When their Irish Mobster husbands are sent to prison, three Hell’s Kitchen housewives begin running the rackets and taking care of business in their neighborhood. That’s the terrific premise of this mid-70s New York period fantasy, the directorial début of screenwriter Andrea Berloff (World Trade Center, Straight Outta Compton, Sleepless). Unfortunately, this ambitious picture fails on every level, most notably because of its abrasively inconsistent tone. Unsure if it’s a bloody crime drama about how power corrupts three anti-heroines and drags them down to the level of the violent men they supplant, or a work-place comedy about female empowerment where a plucky trio create superior ways of running a complex system that once relegated them to powerless positions, this film attempts the impossible task of being both. It’s “9 to 5 meets The Godfather,” a high-concept pitch that might sound good but is difficult to picture actually working on screen because this is a story about brutal gangland racketeering and murdering anyone who gets in the way—not exactly a laugh riot.

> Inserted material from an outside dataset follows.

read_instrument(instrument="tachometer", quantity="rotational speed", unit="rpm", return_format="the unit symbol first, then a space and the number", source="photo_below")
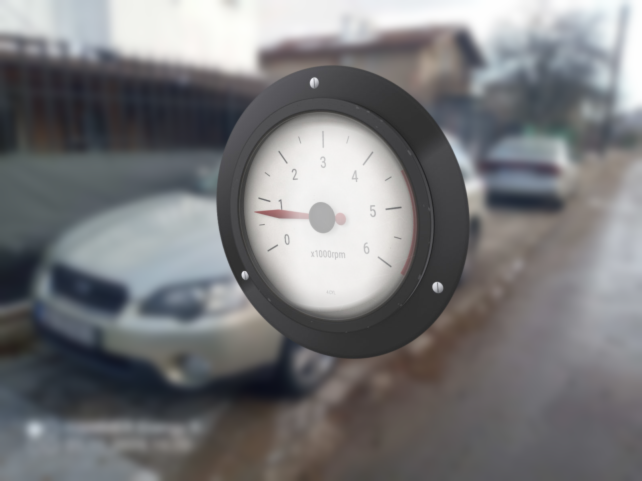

The source material is a comic book miniseries by Ollie Masters and Ming Doylewith, and one can imagine how this story might play just fine in that stylized graphic format, where fragmented narratives are the norm and written statements by drawn characters don’t necessarily need to read like authentic dialogue. But cinematic storytelling differs wildly from comic book narratives—all current blockbuster trends notwithstanding—especially when setting a film in a realistic historical setting and centering on characters who didn’t come from another planet and haven’t been bitten by radioactive spiders. The Kitchen adds up to nothing more than a bunch of loose thematic ideas hung on two-dimensional characters embodied by presentational performances of declarative dialogue.
The three leads (Melissa McCarthy, Tiffany Haddish, and Elisabeth Moss) have so little chemistry it’s as if they were each doing a TV series centered on their character and suddenly found themselves thrown together in this movie. Likewise, Berloff plays some of their despicable actions for broad laughs, and some as horrific, morally compromising acts that forever change their lives. It feels as if scenes from two different pictures with identical casts, sets, and visual style were randomly edited together. This schizophrenic nature permeates every aspect of The Kitchen, making it one of the most frustrating pictures in a year of deeply disappointing movies.
Twitter Capsule:Tonally schizophrenic gangster fantasy about Hell's Kitchen housewives who take over the Irish mafia. Comic-book roots on full display: fragmented narrative, vast gaps in logic, and flat characterizations embodied by presentational performances of declarative dialogue.